Atlantic RecordsアーティストのMV撮影の話があり、ピッチを行うと聞いたのが、6/21。

ピッチが見事成功し、pre-producitonを始めたのが、6/29。それは撮影予定日の10日前だった。

過去に撮影現場で一緒に仕事をしたクルー達から、MV撮影は鬼のようだと聞かされていたにも関わらず、私はアメリカにいる間にMV製作がしたいとずっと願っていた。それでもなかなか縁が無く、学生ビザが切れる前にもうMV撮影の話は入ってこないだろう。。。と、希望を失っていた矢先のグッドニュース。

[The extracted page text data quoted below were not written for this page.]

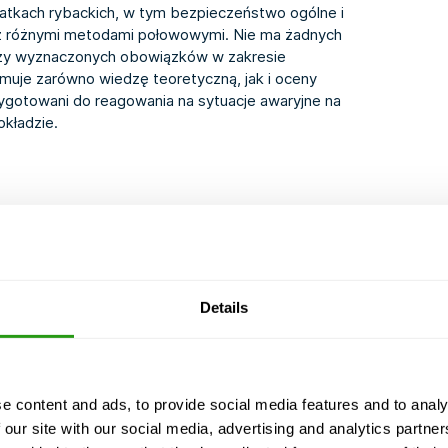
tatkach rybackich, w tym bezpieczeństwo ogólne i
 z różnymi metodami połowowymi. Nie ma żadnych
zy wyznaczonych obowiązków w zakresie
muje zarówno wiedzę teoretyczną, jak i oceny
zygotowani do reagowania na sytuacje awaryjne na
okładzie.
Details
urzeniowych
acyjnych
e content and ads, to provide social media features and to analy
 our site with our social media, advertising and analytics partn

そこで私は大学卒業後1年間、制作会社で培った知識をフル活用して、プロデューサーShaynaのもと、Production Coordinatorとしてできる限りのことを率先して行った。正直、上に言われてから行動するのではなく、先を考えて自分ができること、確認しておきたいこと、疑問などをリスト化している時は、自分の成長に気付ける瞬間であった。

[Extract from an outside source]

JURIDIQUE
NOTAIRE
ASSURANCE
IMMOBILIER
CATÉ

約1年前の2018年6月に亡くなったラッパー XXXTentacionの追悼作品ということもあり、そのアーティストの子ども時代役のアクターを選ぶ際は、レーベルの承認に加え、アーティストの家族の了承を得なくてはならなかった。家族の要望にぴったり合うアクターがなかなか見つからず、メインキャストが決定したのは結局撮影の2日前になった。また、レーベルのこだわりが強く、当日まで女性役者が決まらなかった。

XXXTentacion役 Armant

PnB Rock役 Rahja


何よりも大変だったのが、アーティストの一身上の都合によりレーベルから「撮影を来週に延期した場合の全コストを算出してくれ」と依頼があったことだ。撮影前日の依頼であったため、撮影許可申請やプロップレンタルなどにキャンセル費が発生したり、クルーやアクターとのスケジュール調整、ロケーション探しのやり直しの必要が出てくるなど、”一身上の都合”だけを理由に撮影を延期するのにはクライアント側にとってもロスが大き過ぎる。幸い、MV撮影はスケジュール通り決行が決まったが、この経験から私はMV製作のゲリラ性に少し触れたのではないかと思う。

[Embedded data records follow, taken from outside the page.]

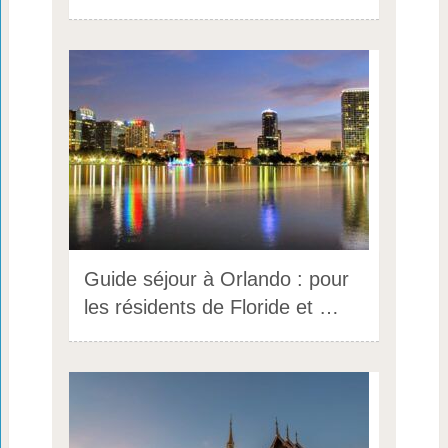
Guide séjour à Orlando : pour
les résidents de Floride et …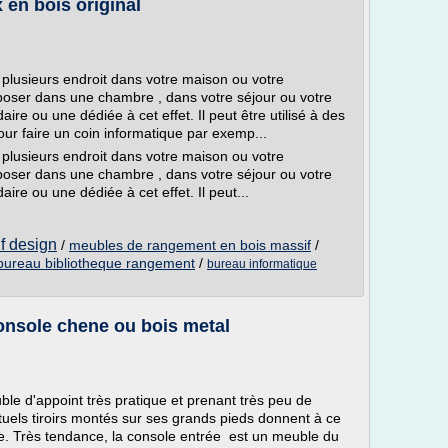
 en bois original
plusieurs endroit dans votre maison ou votre
poser dans une chambre , dans votre séjour ou votre
re ou une dédiée à cet effet. Il peut être utilisé à des
our faire un coin informatique par exemp...
plusieurs endroit dans votre maison ou votre
poser dans une chambre , dans votre séjour ou votre
re ou une dédiée à cet effet. Il peut...
f design
/
meubles de rangement en bois massif
/
bureau bibliotheque rangement
/
bureau informatique
onsole chene ou bois metal
le d'appoint très pratique et prenant très peu de
tuels tiroirs montés sur ses grands pieds donnent à ce
ière. Très tendance, la console entrée est un meuble du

撮影日のスケジュールは、8時クルーコール、20時クルーラップのスケジュール。私は6:30に現場入りし、22時には現場を離れた。この短時間で全てのショットを撮り終え、クオリティの高いMVが仕上がったのは、一人一人のクルーのプロ意識と、プロデューサーが揃えたチームの団結力、そして監督Derek Pikeの統率力だと感じた。アート部門は一人で回され、撮影が行われている間も常にアート制作が進行していた(trap juiceスタンドも当日に完成)。

MVの撮影において一番厄介なのが、アーティストライダーと呼ばれる、アーティスト指定の食べ物・飲み物・スナックを揃えることだ。クルーには昼食(ケータリング)の他に撮影場所に常備されているクラフティ(おつまみ系)が用意されるが、アーティストの控え室はそれとは別に、事前にアーティスト側からリクエストが送られてくる。このブランドの水を冷やされているものと室温のものそれぞれ何本、とか、手羽先の三角形の方だけ(ドラムはダメ)、とか、タコス各種とそれを温めておけるバーナー付きフードラック、など。これら全てをもれなく揃えるために、予算づくりの段階から、アーティストライダー分を比較的多く見積もっておくのだ。

結果、完成した作品は撮影の1ヶ月後、8/8にYouTubeで公開され、公開8時間以内に100万回再生を超える話題の作品となった。

監督Derek Pikeについて

日系アメリカ人のDerekは過去にEnrique Iglesiasや R.CityをフィーチャーしたRed Oneのヒット曲"Don't You Need Somebody"のMVや、Bud Light, MonsterのCMを監督・制作。